Pero como Antioquia ha sido muy golpeada por el conflicto, muchos siguen con desconfianzas varias. Algunos no creen en el arrepentimiento guerrillero, otros, los que han estado en las zonas de presencia histórica de las Farc, temen que otros grupos armados emergentes, ya con el terreno despejado, lleguen a implantar su negocio, a imponer reglas crueles y, lo que más miedo les da, a hacer ‘limpieza social’, como en los tiempos de Carlos Castaño.

En esas zonas de temor está Ituango, al norte de Antioquia, donde los frentes 18 y 36 han impuesto orden y cultivos, corredores y ley, que se refugiaron en el nudo de Paramillo, de donde no los pudieron sacar ni el Ejército ni las AUC. No pocos campesinos temen la llegada de otro actor armado, uno desconocido y más cruel. Por eso Jorge Jaramillo –presidente de la asociación comunal del municipio, quien día a día está en contacto con los líderes de zonas alejadas– cree que el principal reto del Estado después de firmar la paz con las Farc “será crear confianza en que el gobierno ocupará todo lo que la guerrilla antes llenaba: territorio, y además justicia”.

La lista de requerimientos es larga. Se puede contar, por ejemplo, la necesidad de vías terciarias para sacar los productos de las veredas más lejanas, algunas que están a dos días de camino por trochas imposibles. Por ejemplo, muchos campesinos de El Aro, el corregimiento de Ituango donde los paramilitares cometieron una de las peores masacres de esta guerra, no pueden sacar sus cultivos porque no hay vías, y eso que están a siete horas de la vía al Mar. Qué se puede decir de quienes viven más lejos. Por esto, cuando a mediados de la década pasada el cultivo de coca creció exponencialmente, muchos decidieron dejar el café, el maíz, el fríjol y cultivar la hoja, pues era más fácil cargar con un kilo que con una tonelada de cualquier otro cultivo por el mismo dinero.

Jaramillo recuerda que el problema no es solo sacar los cultivos, sino la dificultad para acceder a un préstamo en algún banco, la imposibilidad de aplicar a los subsidios del Estado, “por eso aquí los campesinos tienen mucha esperanza en la titulación de tierras porque eso garantiza acceder a otros beneficios, por ejemplo, para la siembra, no es justo que uno compre una semilla y el precio esté por las nubes, pero cuando vaya a vender el producto el precio esté baratísimo”.

Hernán Darío Álvarez ve en el desminado que ya empezó en su municipio un buen augurio, pues muchas zonas veredales han estado vedadas por las minas antipersonal. “Aquí 237 personas han caído en un aparato de esos y 44 han muerto, eso es una injusticia y un temor, después del barrido que se haga los campesinos podrán ingresar con mayor tranquilidad para trabajar el campo, que es lo que todos queremos”, dice.

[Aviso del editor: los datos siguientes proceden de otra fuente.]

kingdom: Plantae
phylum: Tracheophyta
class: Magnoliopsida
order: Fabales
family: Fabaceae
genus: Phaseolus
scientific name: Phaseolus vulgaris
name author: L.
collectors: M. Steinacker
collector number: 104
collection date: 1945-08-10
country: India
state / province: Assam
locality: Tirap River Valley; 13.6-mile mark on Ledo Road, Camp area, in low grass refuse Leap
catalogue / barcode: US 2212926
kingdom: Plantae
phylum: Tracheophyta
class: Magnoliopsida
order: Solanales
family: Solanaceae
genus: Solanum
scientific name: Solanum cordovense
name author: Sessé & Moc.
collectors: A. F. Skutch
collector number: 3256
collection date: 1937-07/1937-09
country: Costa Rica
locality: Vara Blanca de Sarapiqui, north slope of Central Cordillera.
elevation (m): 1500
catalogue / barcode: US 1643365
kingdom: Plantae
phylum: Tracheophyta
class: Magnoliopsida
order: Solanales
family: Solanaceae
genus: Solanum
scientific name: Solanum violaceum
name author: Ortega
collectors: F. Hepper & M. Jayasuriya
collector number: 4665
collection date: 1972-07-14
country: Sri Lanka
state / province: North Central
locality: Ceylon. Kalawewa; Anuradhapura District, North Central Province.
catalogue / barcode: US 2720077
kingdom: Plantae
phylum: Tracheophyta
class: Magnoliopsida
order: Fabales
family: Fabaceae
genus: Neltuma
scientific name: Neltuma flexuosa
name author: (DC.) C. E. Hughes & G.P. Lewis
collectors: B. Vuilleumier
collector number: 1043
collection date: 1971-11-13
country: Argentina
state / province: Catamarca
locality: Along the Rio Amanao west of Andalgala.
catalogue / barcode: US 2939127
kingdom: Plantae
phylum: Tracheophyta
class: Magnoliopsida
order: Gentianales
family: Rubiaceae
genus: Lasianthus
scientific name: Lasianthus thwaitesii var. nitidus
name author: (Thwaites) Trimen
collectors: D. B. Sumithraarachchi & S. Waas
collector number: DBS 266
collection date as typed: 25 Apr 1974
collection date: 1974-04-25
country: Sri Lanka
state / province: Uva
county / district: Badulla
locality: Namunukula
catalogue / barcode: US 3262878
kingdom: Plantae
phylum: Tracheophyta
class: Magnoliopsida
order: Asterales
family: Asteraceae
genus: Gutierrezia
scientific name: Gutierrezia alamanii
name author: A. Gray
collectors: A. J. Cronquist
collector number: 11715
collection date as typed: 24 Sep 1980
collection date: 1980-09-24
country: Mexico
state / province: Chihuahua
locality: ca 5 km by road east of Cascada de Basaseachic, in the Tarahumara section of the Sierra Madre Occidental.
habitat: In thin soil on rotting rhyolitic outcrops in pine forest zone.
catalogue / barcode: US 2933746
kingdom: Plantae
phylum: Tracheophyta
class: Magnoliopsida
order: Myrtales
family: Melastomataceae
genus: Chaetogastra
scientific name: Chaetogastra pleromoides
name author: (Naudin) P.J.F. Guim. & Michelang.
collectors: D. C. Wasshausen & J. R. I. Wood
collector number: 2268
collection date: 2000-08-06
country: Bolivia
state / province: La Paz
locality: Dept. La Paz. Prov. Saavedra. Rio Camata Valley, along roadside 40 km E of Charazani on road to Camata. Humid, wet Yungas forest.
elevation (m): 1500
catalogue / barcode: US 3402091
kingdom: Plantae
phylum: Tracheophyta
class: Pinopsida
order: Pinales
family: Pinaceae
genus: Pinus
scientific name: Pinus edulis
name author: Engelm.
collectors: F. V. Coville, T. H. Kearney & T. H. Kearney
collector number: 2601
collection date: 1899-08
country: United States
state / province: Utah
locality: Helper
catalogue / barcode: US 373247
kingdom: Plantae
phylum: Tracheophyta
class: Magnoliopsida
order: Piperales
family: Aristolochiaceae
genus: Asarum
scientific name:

La seguridad, sin embargo, es la preocupación mayúscula. El gobernador Luis Pérez ha dicho que el orden es necesario en el posconflicto, por lo que ha pedido a su secretaria de Gobierno, Victoria Eugenia Ramírez, visitar cada una de las zonas rurales donde se concentrarán los guerrilleros y donde se realizarán planes pilotos de desminado y erradicación de cultivos ilícitos. Uno de los temores de Pérez es que se recrudezca la violencia de las bandas criminales para copar territorios históricos de las Farc, como ya sucede en zonas del Bajo Cauca, en límites con el sur de Bolívar y Córdoba.

Diky Manuel Urrutia, presidente de la Asociación Laboratorio de Emprendimiento y Liderazgo Juvenil de Caucasia, corazón del Bajo Cauca, confirma los temores del gobernador, pues, desde que se desmovilizó el bloque Mineros de las AUC, ha pasado más de un clan criminal por los municipios y cada uno ha dejado sus guerras y sus muertos. “Y una de las soluciones para que eso no pase es que las autoridades hagan presencia, pero no hablo de Policía y Ejército, hablo de proyectos productivos y de emprendimiento para jóvenes, que son los que han alimentado nuestras guerras”.

Las más dispuestas a la paz, al fin de cuentas, son las víctimas, todas esas personas que han tenido que convivir a la fuerza con los actores de la violencia: esos colombianos que de verdad conocen las causas y los efectos de tanta guerra.